Well they ARE the shooty army after all.


----------



## Haskanael (Jul 5, 2011)

Nordicus said:


> Well they ARE the shooty army after all.


personal opinion here, they need more skimtanks.


----------



## mayegelt (Mar 18, 2014)

That thing is T8, 8 wounds, 2+ 4++, 3 Strength D large blasts, 625 points !!!


----------



## Matcap (Aug 23, 2012)

And apparently about the size of a cerastus knight, but wider. That's a big 'un!


----------



## Old Man78 (Nov 3, 2011)

The giant model arms race continues, as 40k turns slowly into 40k scale epic, marines on 32mm bases next year it will be 5 tac marines on a sinlge base lol


----------



## neferhet (Oct 24, 2012)

Oldman78 said:


> next year it will be 5 tac marines on a sinlge base lol


In 5 years it will be so, totally agree with you


----------



## Archon Grimherald (Apr 10, 2014)

Looks like the tau are suffering from a Napoleon complex. Or its the whole let me see how many guns I can cram into a tiny can


----------



## Old Man78 (Nov 3, 2011)

Big models were once a novelty or fine centre piece to an army, now a must have item for even small games, not a bad thing completely but really taking thinking out of the game, "...grunt bring big shooty thing...grunt..win"


----------



## Xabre (Dec 20, 2006)

Further rumors were listed that this guy will be modular, with other shoulder weapon options and possibly other arm options also. It will actually come pre-built with magnet holes.


----------



## Vaz (Mar 19, 2008)

Archon Grimherald said:


> Looks like the tau are suffering from a Napoleon complex. Or its the whole let me see how many guns I can cram into a tiny can


You must be new to this


----------



## dragonkingofthestars (May 3, 2010)

NO forgeworld! your doing it wrong!

You need to make it HARDER for people to use Gundam models for the tau! not easier!


----------



## SonofVulkan (Apr 14, 2010)

Needs MOAR guns!!


----------



## Loli (Mar 26, 2009)

Xabre said:


> Further rumors were listed that this guy will be modular, with other shoulder weapon options and possibly other arm options also. It will actually come pre-built with magnet holes.


While I won't be getting the model it's this part that interests me. I also read somewhere the Mastodon has something similar.


----------



## Phrazer (Oct 14, 2008)

TAKE MY MONEY!!!
Love that thing, proper army centrepiece model... Cant wait to see the stats, I bet the letter D is involved... \o/


----------



## Xabre (Dec 20, 2006)

What I read was that the stats weren't finalized. There was talk of modular weaponry, like I said. The Ion cannons of course will probably be similar to the Riptide, but with higher volume of shots. The SUPER guns are probably ordinance, but there are two shoulder mounts (that 3-piece gun uses both mounts and stretches across the back). There's talk of massive missile pods, AND an arm-mounted giant missile launcher as well. 

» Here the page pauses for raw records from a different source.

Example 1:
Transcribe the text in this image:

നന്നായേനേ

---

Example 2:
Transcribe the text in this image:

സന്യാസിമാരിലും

Burst Cannons will probably be point defense, and smart missiles are smart missiles.


----------



## Moriouce (Oct 20, 2009)

And how many of us didn't think Tau would go in this direction with Super-Heavy Walkers and Titans? I guess anything is possible nowdays. I think I see on the horizon a new Tyranid Bio-titan and a Dark Eldar Knight-sized Cronus Engine or a Super-Heavy grotesque.


----------



## Old Man78 (Nov 3, 2011)

The Imperium got a warlord, everybody else will get something similar in class


----------



## el_machinae (Nov 17, 2014)

Titan-creep aside, it's actually kinda sexy. I think I'm liking the look of this super-heavy.

It would be nifty it if had to stay immobile to fire the top guns, but could use the other weapons while mobile. Some type of 'needing the power' fluff.


----------



## Khorne's Fist (Jul 18, 2008)

Holy shit, it's got more guns than a space station.


----------



## Kreuger (Aug 30, 2010)

Khorne's Fist said:


> Holy shit, it's got more guns than a space station.


It was recently mistaken for a moon.


----------